One of the key tools in managing workers' compensation costs is controlling the choice of providers. State-run systems have historically given far too much leeway to the treating physician and the injured employee. This has resulted in abuse of alternative therapies, such as chiropractic therapies, and a liberal approach to pharmacy distribution and consumption that has had almost catastrophic results.
This has had a frustrating impact on employers, which rather than engage with a system they view as hopelessly corrupt, have become alienated in some cases to the point where they give up on such basic cost containment tools as improved worker safety and meaningful return to work programs.
There is strong evidence that privatization works.
In Texas, where employers are given the leeway to opt out of the state system, losses for companies that have opted out have dropped by about 60 percent.

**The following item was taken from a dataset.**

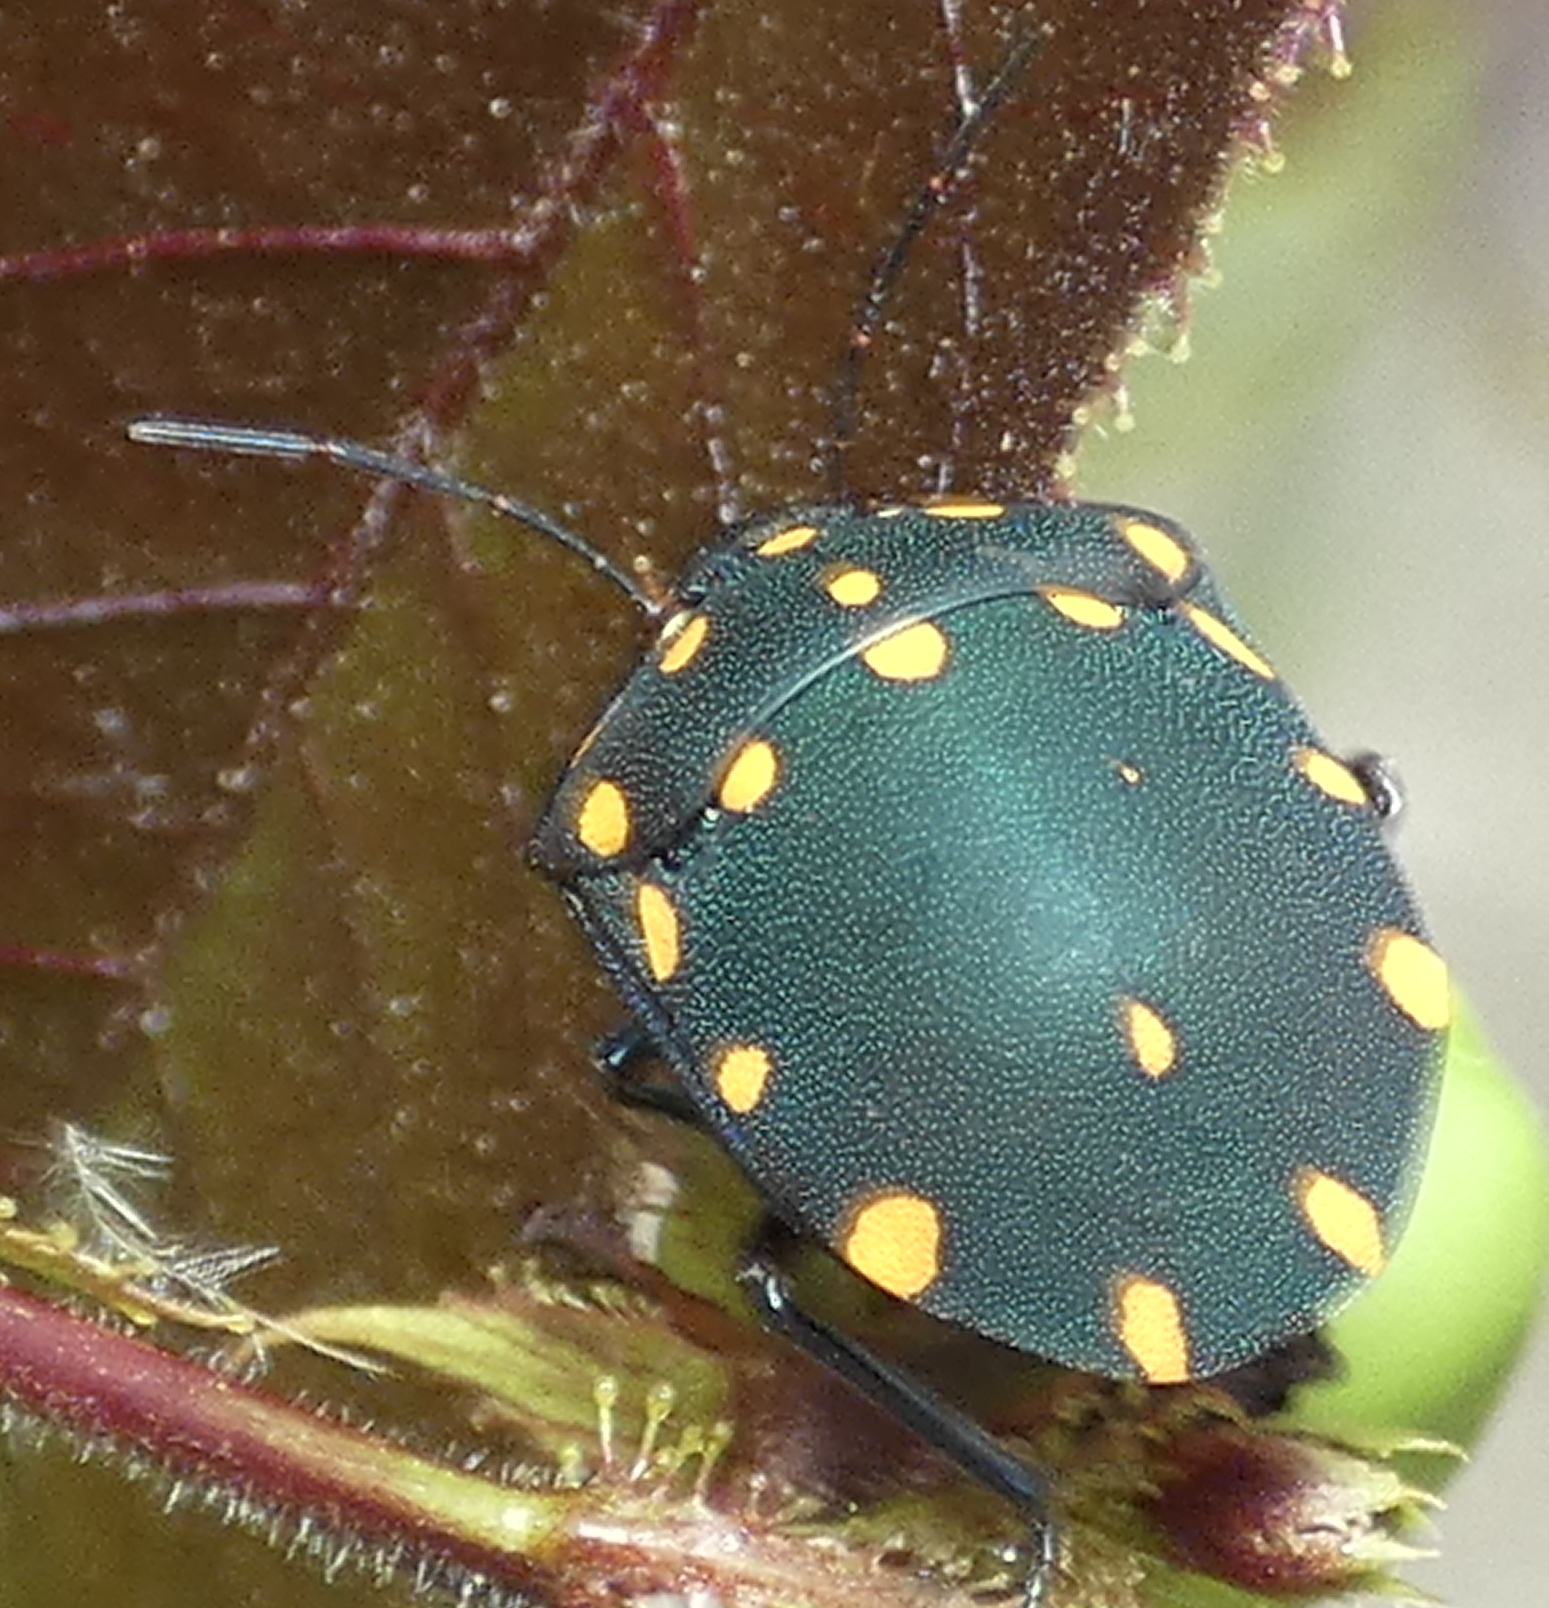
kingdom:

Not only are costs less there now, but treatment is better.
Likewise, a private sector option in West Virginia has resulted in lower costs for employers and the introduction of competition has actually improved the stability of the state fund there, a state fund that was in such disarray that its unfunded liabilities once measured as much as the state's general fund.
Ask anyone that covers workers' compensation for a living and they will point to one of the more egregious aspects of the state-run system. What are we doing appointing boards of attorneys to judge permanent disability claims when its doctors that have the knowledge to make those decisions?
Taking care of the health of injured employees isn't something that should be left to politics, it should be left to professionals. Too often, appointments to state funds or boards of workers' compensation are political appointments.
Uncovering fraud and abuse in workers' compensation is also not something that should be undertaken by laymen who just happen to know someone in elected office. It should be undertaken by either medical or underwriting professionals who know the landscape.
With the combined ratio in workers' compensation heading toward the 120-range nationally, we can ill afford as a society to sit around and wait for change at the rate that governments can provide it.
The private sector can move much more quickly and efficiently and we should let it do so.